● TASK ITEM A:
In the passage on entrepreneurship ecosystems below, retype the text from "Bootstrapping Past the" up to and including "of their communities.".
● TASK ITEM B:
Extend the passage about bootstrapping an entrepreneurship ecosystem below, picking up right after its last sentence.

● EXTRACT PROVIDED:
Segment Open

Then, a cycle develops: successful entrepreneurs provide returns to investors (VCs, incubators, accelerators), which justifies additional investment, attracts talent, and produces experienced entrepreneurs who can then create something else, and repeat the cycle.
Bootstrapping Past the Chicken and the Egg
Communities that want to develop an ecosystem like this are faced with a chicken-and-egg problem: how do you put the elements together to support entrepreneurship when the best way to do that is to have a track record of entrepreneurial activity? To bootstrap the system, Michael has some suggestions:
Partnering with non-governmental organizations (NGOs). Michael gives the example of Jumpstart, a Cleveland NGO, which has $75 million of donor and government money to support entrepreneurship. Some philanthropic organizations take an investment approach (termed “patient capital”) and some organizations, such as Acumen or Omidyar Network, actively invest in for-profit organizations that contribute to the development of their communities.

Segment Closed

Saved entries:
Segment Open

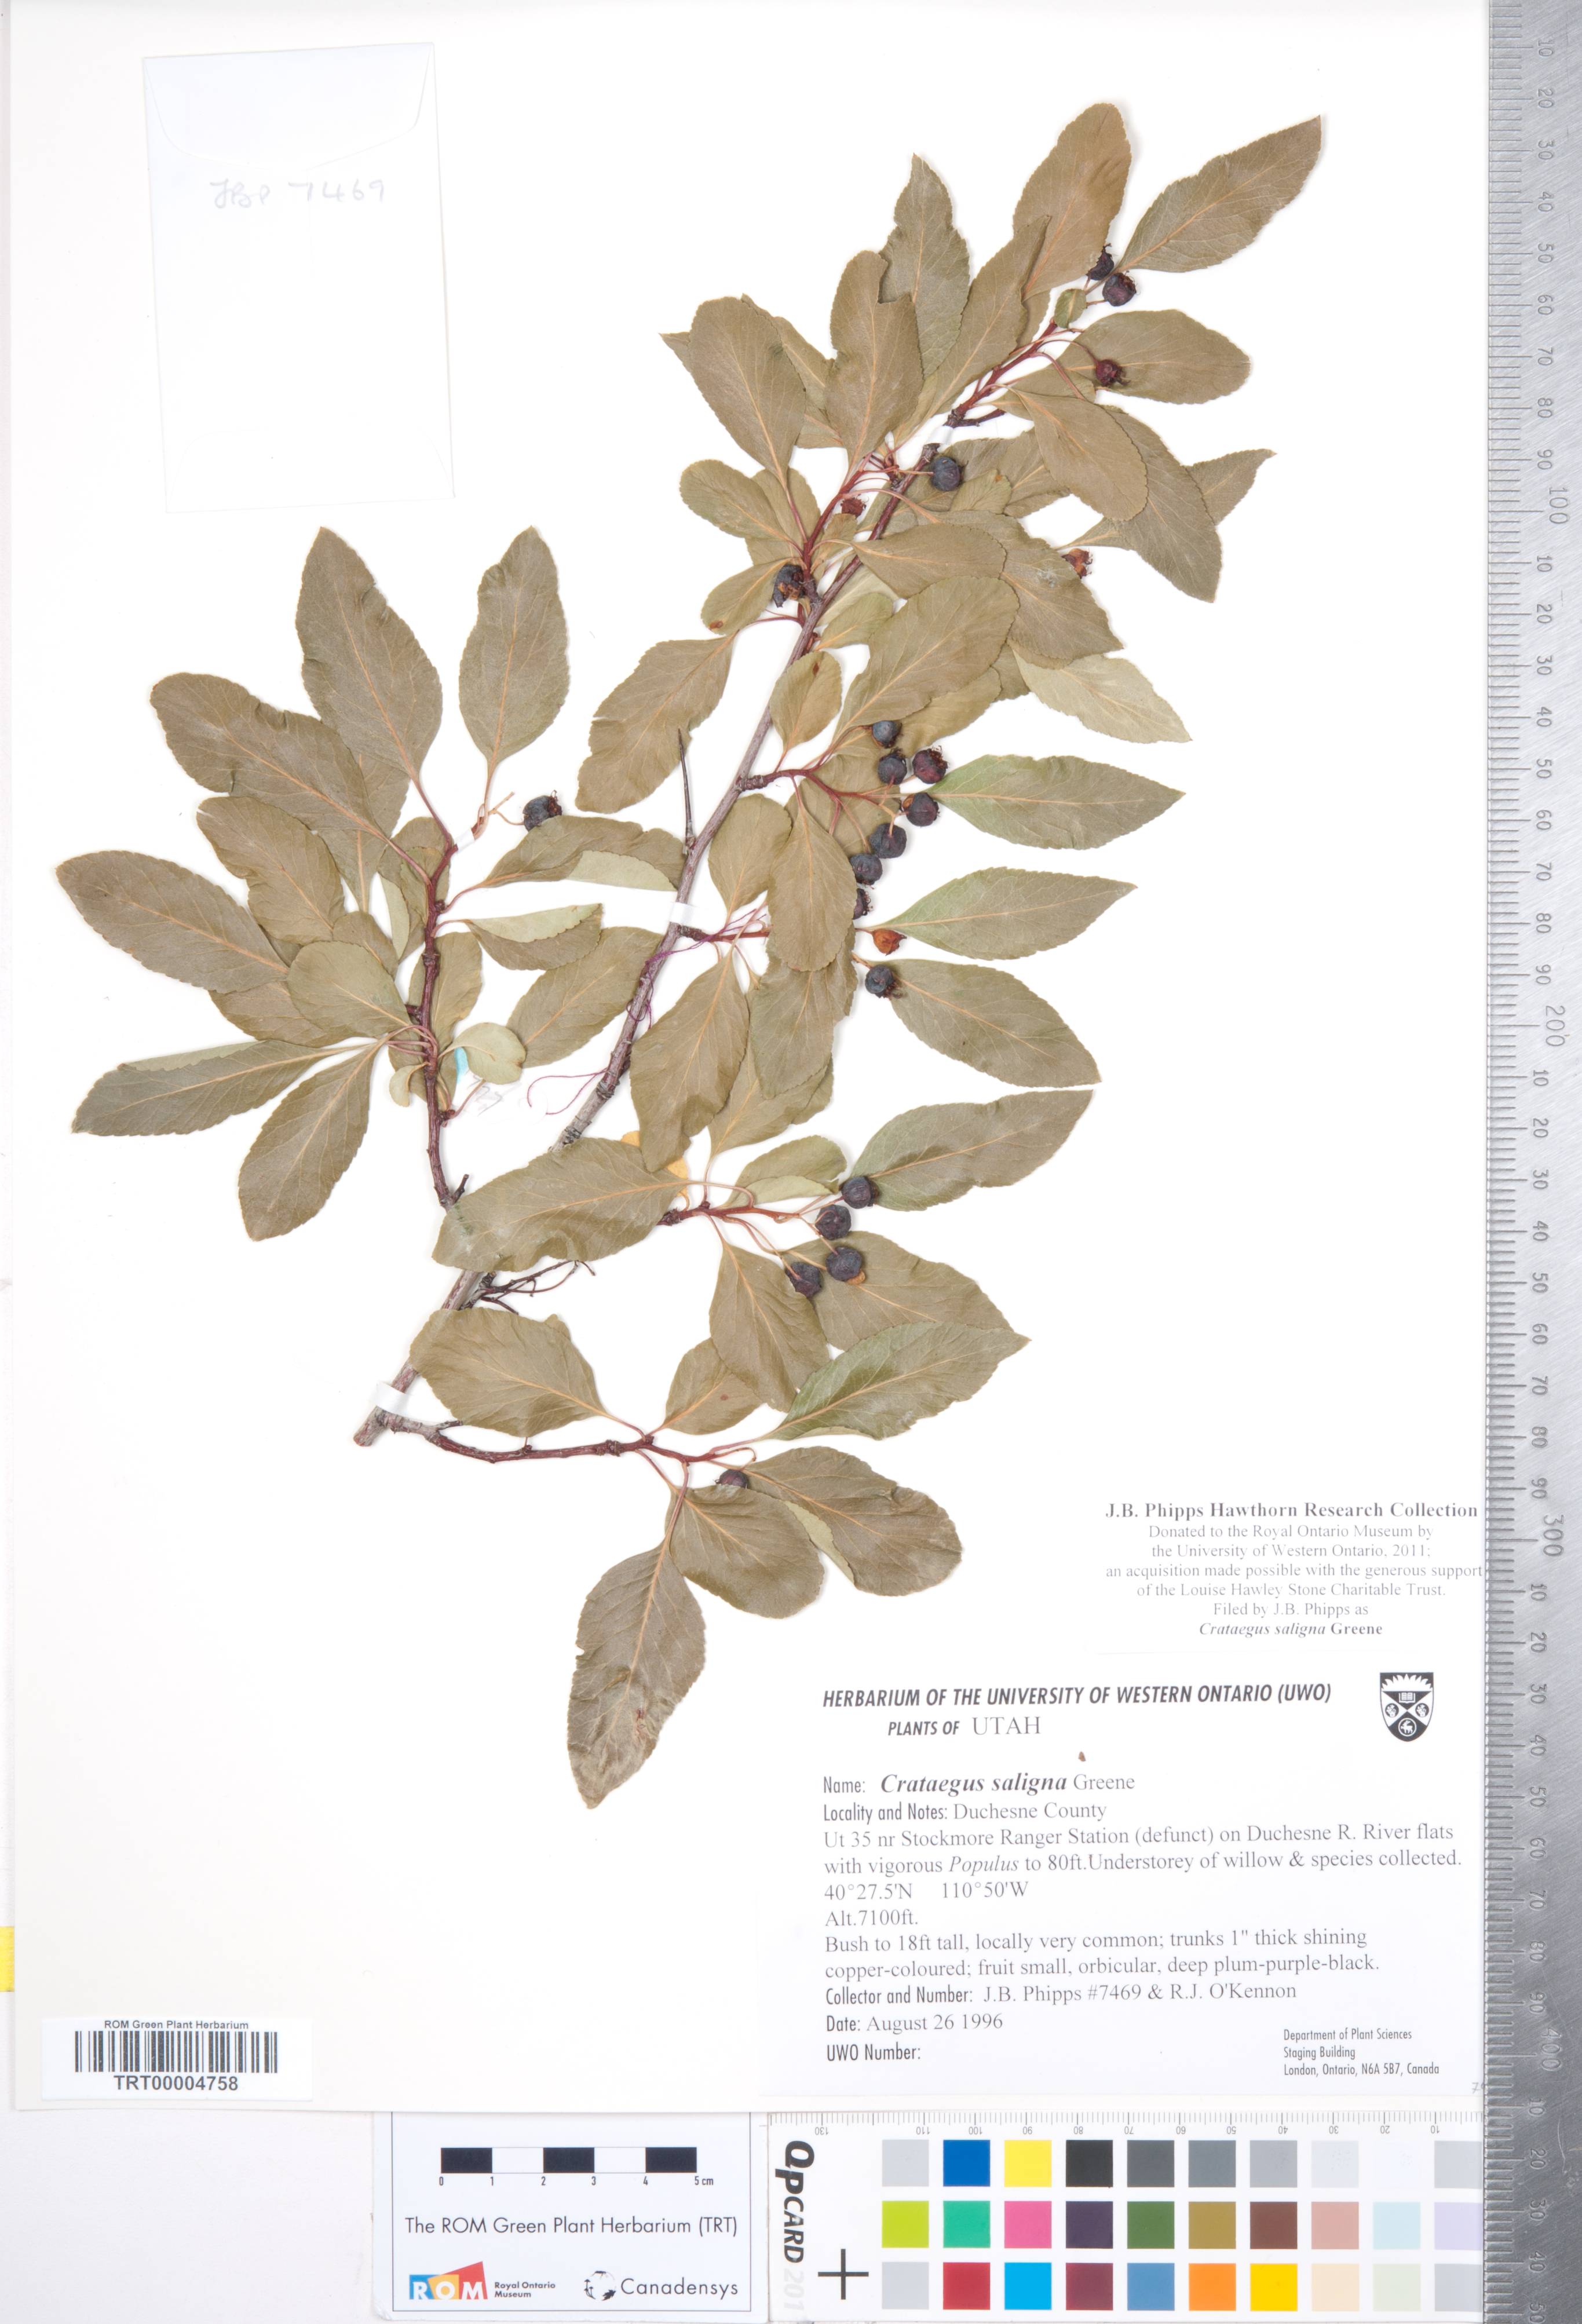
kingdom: Plantae
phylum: Tracheophyta
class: Magnoliopsida
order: Rosales
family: Rosaceae
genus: Crataegus
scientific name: Crataegus saligna
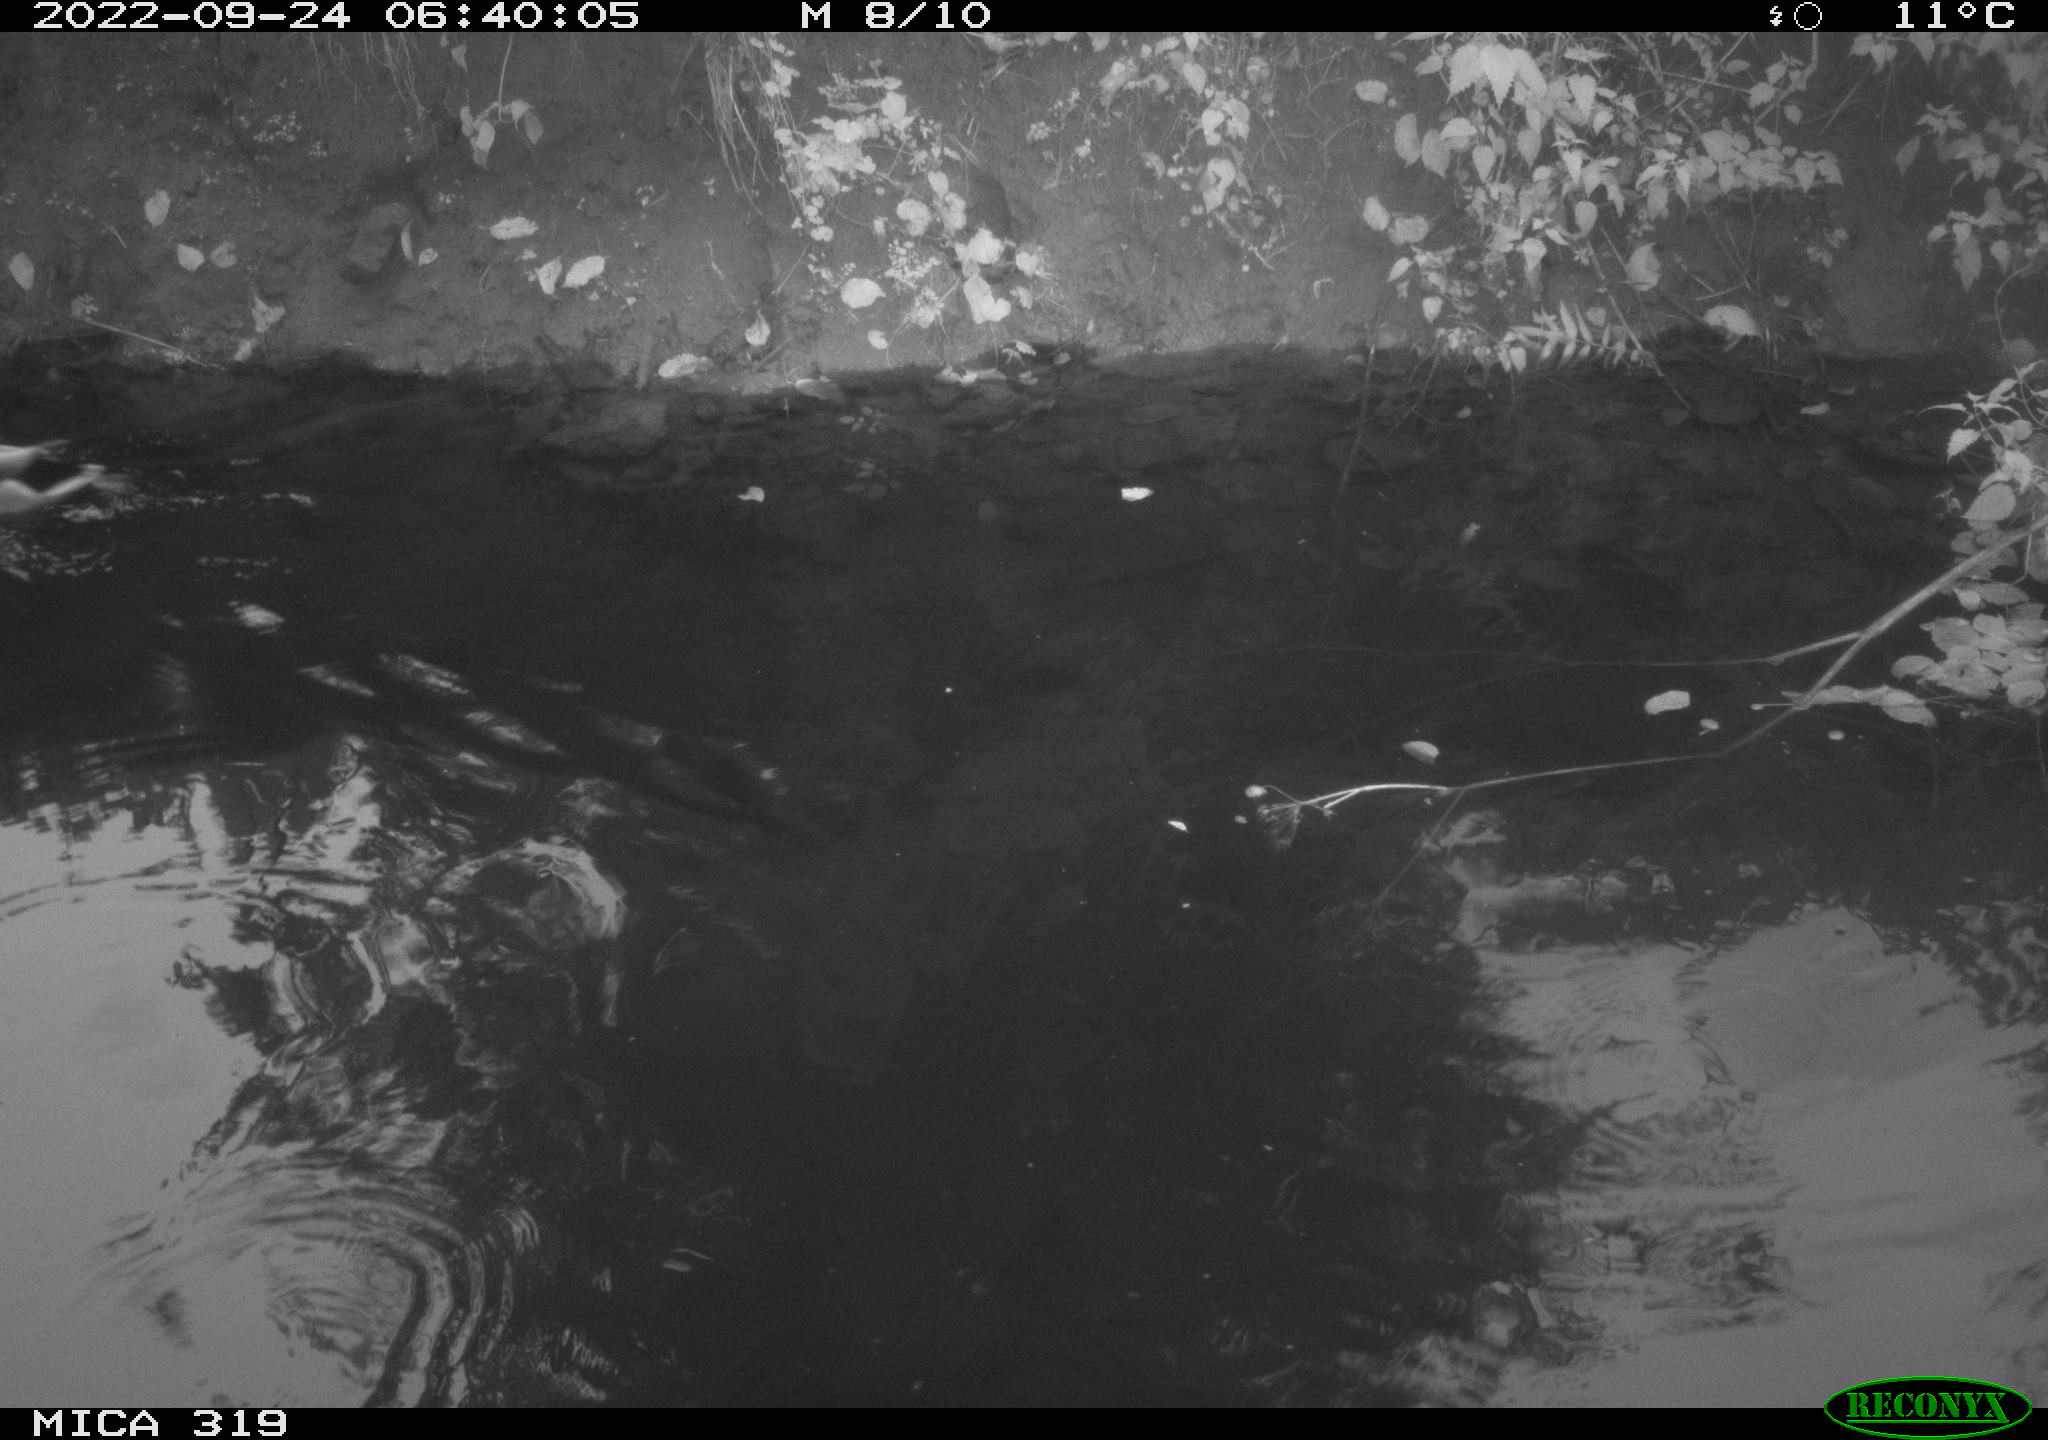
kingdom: Animalia
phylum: Chordata
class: Aves
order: Anseriformes
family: Anatidae
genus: Anas
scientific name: Anas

Segment Closed

● TASK RESULT A:
Bootstrapping Past the Chicken and the Egg
Communities that want to develop an ecosystem like this are faced with a chicken-and-egg problem: how do you put the elements together to support entrepreneurship when the best way to do that is to have a track record of entrepreneurial activity? To bootstrap the system, Michael has some suggestions:
Partnering with non-governmental organizations (NGOs). Michael gives the example of Jumpstart, a Cleveland NGO, which has $75 million of donor and government money to support entrepreneurship. Some philanthropic organizations take an investment approach (termed “patient capital”) and some organizations, such as Acumen or Omidyar Network, actively invest in for-profit organizations that contribute to the development of their communities.

● TASK RESULT B:
Utilize diasporas – interest groups cross geographic boundaries, and a strong on is country or ethnic ties. Michael gives an example from the previous session of his MOOC: he met a few young entrepreneurs in Thessaloniki, Greece who developed an iPhone app to capture video in an innovative way. He introduced them to a Greek angel investor in Cleveland, who introduced them to contacts in San Francisco. Diasporas are already networks where money, information, and contacts flow, to tapping into these to boost entrepreneurship makes sense.
New technology. Michael thinks that some technology-driven trends, such as AngelList and crowdfunding sites should help make supporting entrepreneurship easier. AngleList and other equity investment platforms is a way to increase transparency and reduce the transaction costs to invest in seed stage ventures. Crowdfunding has also become a popular way to launch certain products. An early example of pairing crowdfunding with teaching entrepreneurship is the Pozible partnership with OpenLearning.
Besides these three, we can now add a fourth, and that is Michael’s MOOC. In the MOOC, stakeholders from different communities are sharing ideas, networking, and inspiring each other. This might be an ideal use of current MOOCs: to provide a way for specialized groups around the world to come together and learn with and from each other. Etienne Wenger-Trayer defines this as a ‘community of practice’:
Communities of practice are groups of people who share a concern or a passion for something they do and learn how to do it better as they interact regularly.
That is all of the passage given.